A Look to the Future

While working on her CREATE! Micro-Grant project, Behan experienced a profound moment of insight that opened the door to new creative possibilities for future projects. She was about to add the final marks to the painting, but something still didn’t feel right.

“I decided to take a risk and put down some large flat areas of paint, which I never do,” she said. “It definitely paid off in the end and opened my mind to experimenting with different languages of painting in my future works. It was a really cool moment. Risk-taking is so important in creative endeavors. It’s so easy to get complacent with what you make. Always fun to shake things up sometimes.”

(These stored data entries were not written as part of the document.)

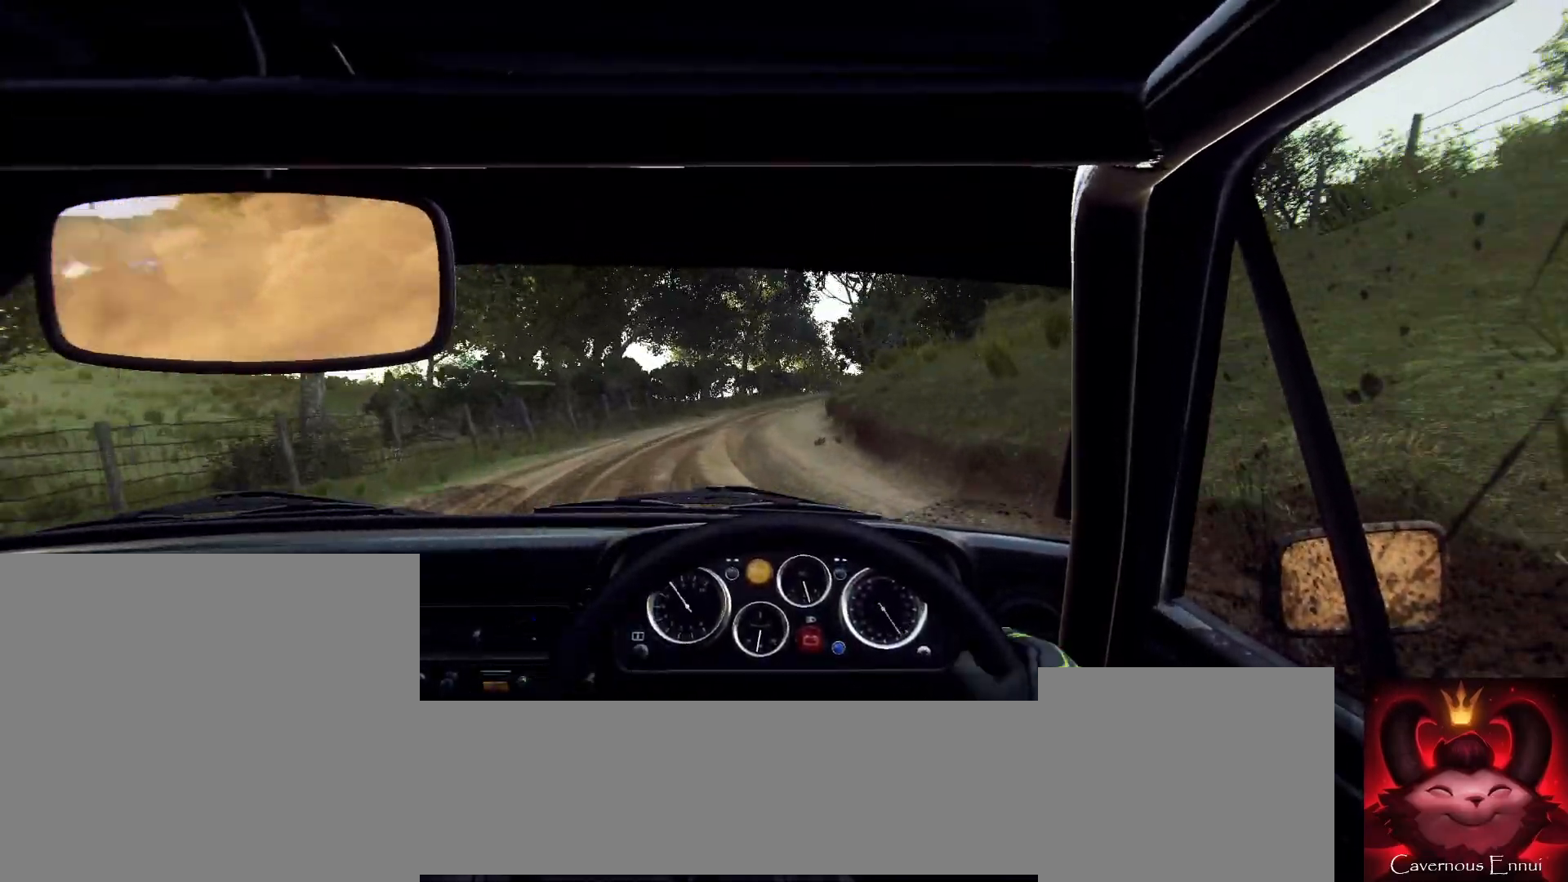
{"buttons": [], "left_stick": "right", "right_stick": "up", "events": [[100, "left_stick", "left"], [233, "left_stick", "center"], [500, "left_stick", "right"]]}
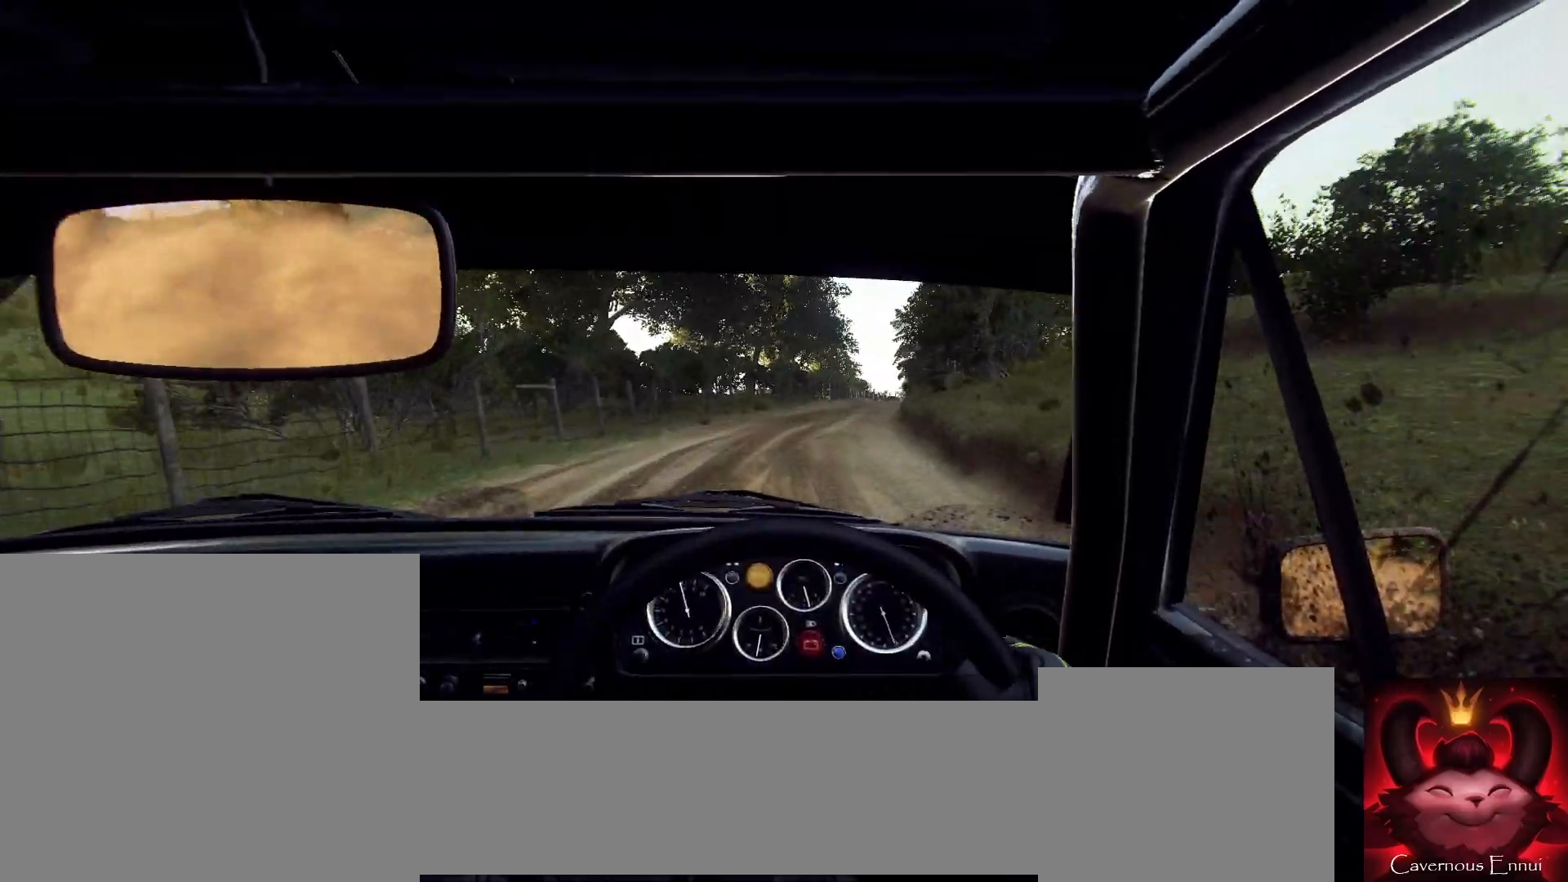
{"buttons": [], "left_stick": "right", "right_stick": "up", "events": [[300, "left_stick", "center"], [467, "left_stick", "right"]]}
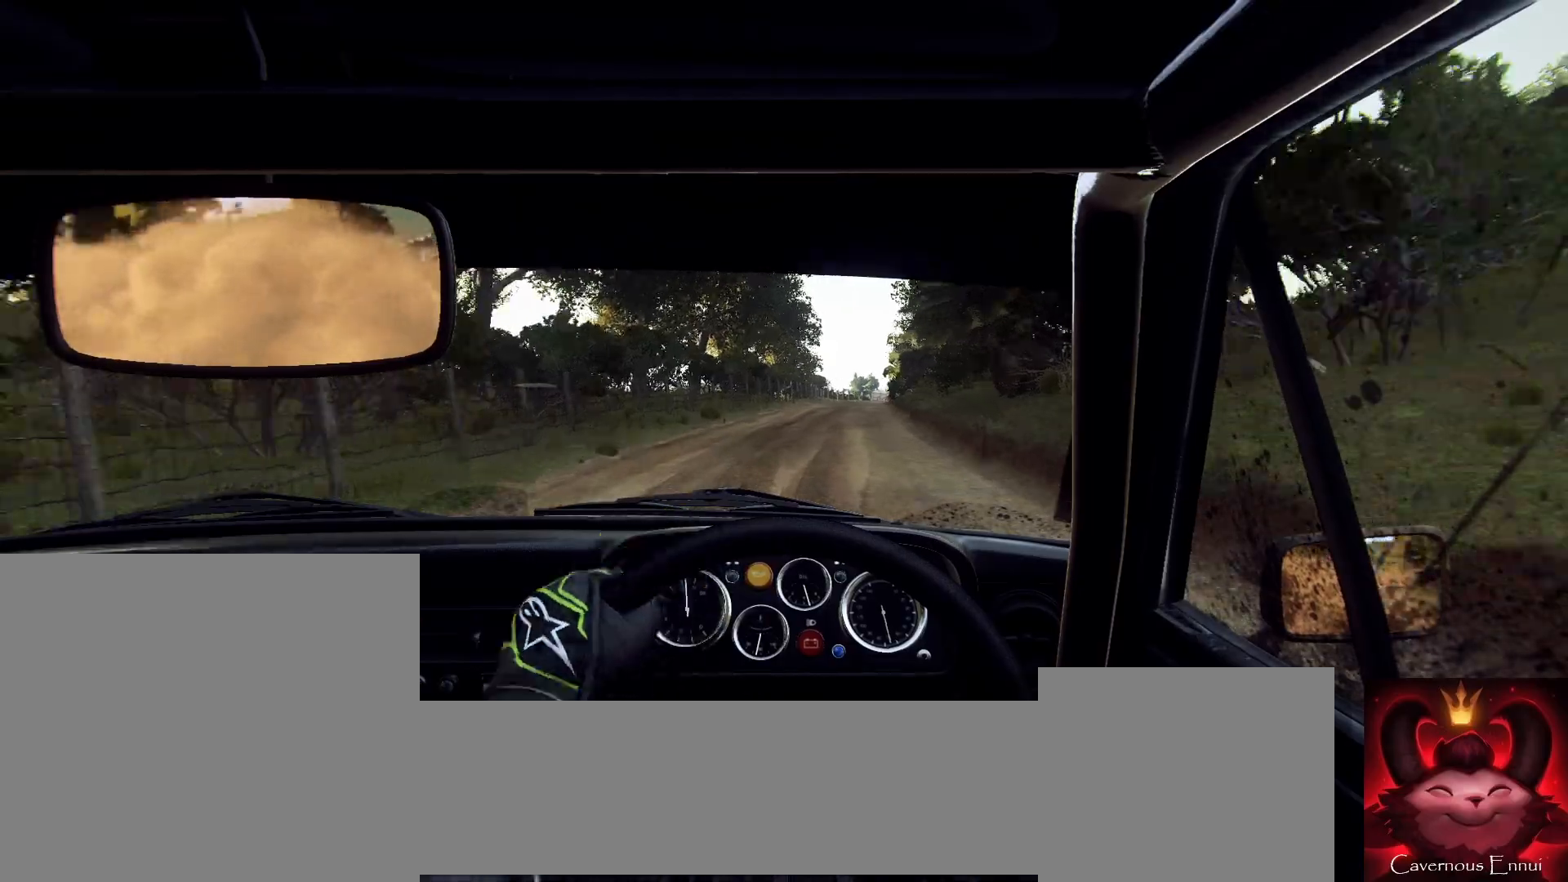
{"buttons": [], "left_stick": "down-left", "right_stick": "up", "events": [[200, "left_stick", "center"], [400, "left_stick", "down-left"]]}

“Whether they [the audience] take something about the philosophy of the painting away or something completely different, it doesn’t really matter to me. As long as it sparks conversation, inspiration, and reflection, it was successful.”

Abbey Behan

Behan hopes her CREATE! Micro-Grant project inspires people to find deeper connections within themselves. Her work comes from a strong understanding of who she is and what she is interested in. Her work expresses deep philosophies and thoughts that can only be expressed through a visual outlet.

“In a way, I think that is true for every work of art created,” she said. “So, whether they [the audience] take something about the philosophy of the painting away or something completely different, it doen’t really matter to me. As long as it sparks conversation, inspiration, and reflection, it was successful.”